Word for word, transcribe the listing that follows, minus any pictures.

--*--

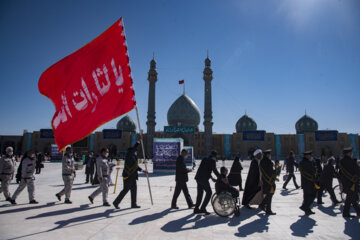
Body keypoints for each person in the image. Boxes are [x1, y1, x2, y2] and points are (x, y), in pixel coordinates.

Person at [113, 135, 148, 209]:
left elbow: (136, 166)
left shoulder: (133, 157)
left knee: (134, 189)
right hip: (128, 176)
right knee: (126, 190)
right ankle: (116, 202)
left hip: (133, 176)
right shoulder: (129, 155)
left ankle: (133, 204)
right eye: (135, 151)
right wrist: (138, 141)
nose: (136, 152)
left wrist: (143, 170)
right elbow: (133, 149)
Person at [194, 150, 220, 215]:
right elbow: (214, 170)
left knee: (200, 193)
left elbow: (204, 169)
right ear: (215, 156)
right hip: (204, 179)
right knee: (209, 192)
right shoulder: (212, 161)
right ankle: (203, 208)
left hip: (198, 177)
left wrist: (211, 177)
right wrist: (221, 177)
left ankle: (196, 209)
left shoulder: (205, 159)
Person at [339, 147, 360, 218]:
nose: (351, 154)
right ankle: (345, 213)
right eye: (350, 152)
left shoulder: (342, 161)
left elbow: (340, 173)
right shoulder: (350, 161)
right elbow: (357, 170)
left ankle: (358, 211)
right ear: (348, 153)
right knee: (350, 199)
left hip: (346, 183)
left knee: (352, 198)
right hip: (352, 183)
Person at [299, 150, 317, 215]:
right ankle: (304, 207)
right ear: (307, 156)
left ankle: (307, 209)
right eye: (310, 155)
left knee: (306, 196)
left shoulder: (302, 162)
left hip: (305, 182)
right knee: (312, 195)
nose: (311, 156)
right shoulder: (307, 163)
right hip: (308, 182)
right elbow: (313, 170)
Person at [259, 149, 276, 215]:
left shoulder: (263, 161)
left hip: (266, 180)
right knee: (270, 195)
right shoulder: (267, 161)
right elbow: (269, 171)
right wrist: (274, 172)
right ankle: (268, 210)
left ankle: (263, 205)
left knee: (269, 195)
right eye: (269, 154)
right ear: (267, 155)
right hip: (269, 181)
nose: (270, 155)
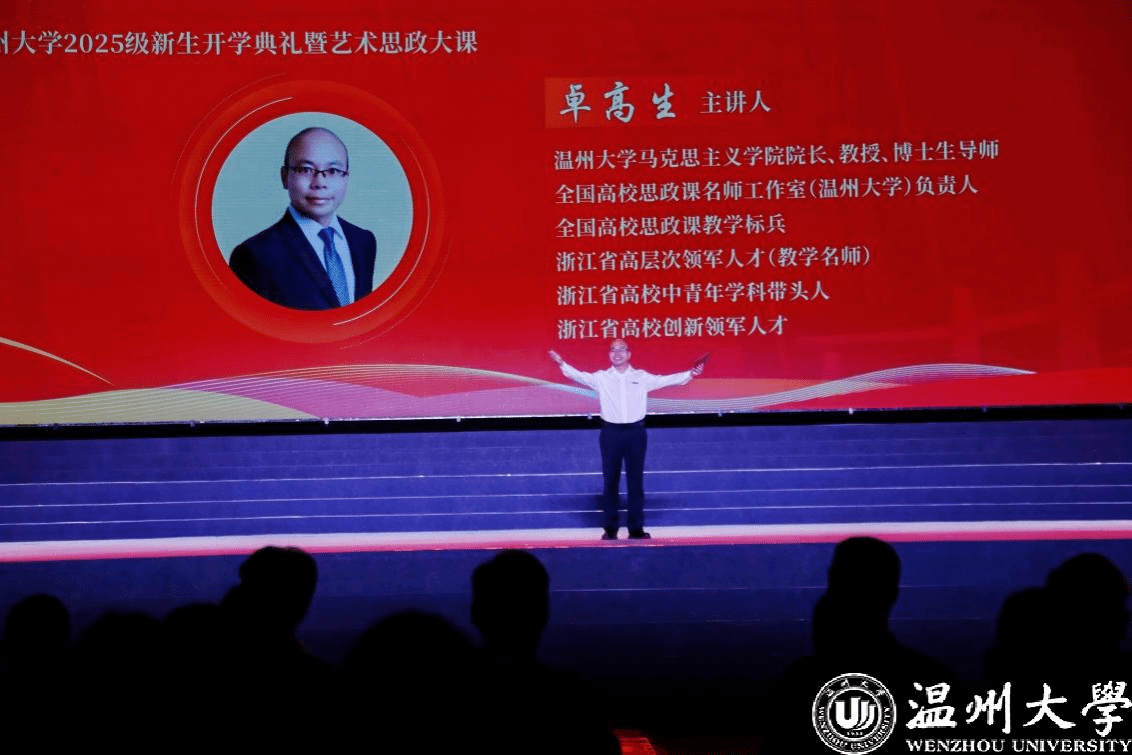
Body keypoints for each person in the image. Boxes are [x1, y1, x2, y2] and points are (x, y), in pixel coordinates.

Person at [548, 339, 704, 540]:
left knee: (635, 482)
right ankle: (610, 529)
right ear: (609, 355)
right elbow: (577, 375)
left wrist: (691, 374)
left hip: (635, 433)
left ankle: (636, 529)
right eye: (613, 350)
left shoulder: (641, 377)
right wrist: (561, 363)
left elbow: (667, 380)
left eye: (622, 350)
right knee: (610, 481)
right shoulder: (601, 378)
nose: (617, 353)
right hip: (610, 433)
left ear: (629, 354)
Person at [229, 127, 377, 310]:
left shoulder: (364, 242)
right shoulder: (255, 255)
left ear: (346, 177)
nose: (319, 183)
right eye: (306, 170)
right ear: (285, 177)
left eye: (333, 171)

--*--

### WORKED SOLUTION
Body keypoints for each person in the image. Boxes are [x1, y1, x2, y2] and points are (x, y), in pixel coordinates.

Person at [113, 135, 148, 209]:
left elbow: (136, 166)
left shoulder: (133, 157)
left knee: (134, 189)
right hip: (128, 176)
right knee: (126, 190)
right ankle: (116, 202)
left hip: (133, 176)
right shoulder: (129, 155)
left ankle: (133, 204)
right eye: (135, 151)
right wrist: (138, 141)
nose: (136, 152)
left wrist: (143, 170)
right elbow: (133, 149)
Person at [194, 150, 220, 215]:
right elbow: (214, 170)
left knee: (200, 193)
left elbow: (204, 169)
right ear: (215, 156)
right hip: (204, 179)
right knee: (209, 192)
right shoulder: (212, 161)
right ankle: (203, 208)
left hip: (198, 177)
left wrist: (211, 177)
right wrist: (221, 177)
left ankle: (196, 209)
left shoulder: (205, 159)
Person at [339, 147, 360, 218]:
nose: (351, 154)
right ankle: (345, 213)
right eye: (350, 152)
left shoulder: (342, 161)
left elbow: (340, 173)
right shoulder: (350, 161)
right elbow: (357, 170)
left ankle: (358, 211)
right ear: (348, 153)
right knee: (350, 199)
left hip: (346, 183)
left knee: (352, 198)
right hip: (352, 183)
Person at [299, 150, 317, 215]:
right ankle: (304, 207)
right ear: (307, 156)
left ankle: (307, 209)
right eye: (310, 155)
left knee: (306, 196)
left shoulder: (302, 162)
left hip: (305, 182)
right knee: (312, 195)
nose: (311, 156)
right shoulder: (307, 163)
right hip: (308, 182)
right elbow: (313, 170)
Person at [259, 149, 276, 215]:
left shoulder: (263, 161)
left hip: (266, 180)
right knee: (270, 195)
right shoulder: (267, 161)
right elbow: (269, 171)
right wrist: (274, 172)
right ankle: (268, 210)
left ankle: (263, 205)
left knee: (269, 195)
right eye: (269, 154)
right ear: (267, 155)
right hip: (269, 181)
nose: (270, 155)
Body keypoints for each person in the image. Boxes are [x1, y1, x2, y2] and points are (x, y), in pixel coordinates.

Person at [548, 339, 704, 540]:
left knee: (635, 482)
right ankle: (610, 529)
right ear: (609, 355)
right elbow: (577, 375)
left wrist: (691, 374)
left hip: (635, 433)
left ankle: (636, 529)
right eye: (613, 350)
left shoulder: (641, 377)
right wrist: (561, 363)
left elbow: (667, 380)
left eye: (622, 350)
right knee: (610, 481)
right shoulder: (601, 378)
nose: (617, 353)
right hip: (610, 433)
left ear: (629, 354)
Person at [229, 127, 377, 310]:
left shoulder: (364, 242)
right shoulder: (255, 255)
left ear: (346, 177)
nose: (319, 183)
right eye: (306, 170)
right ear: (285, 177)
left eye: (333, 171)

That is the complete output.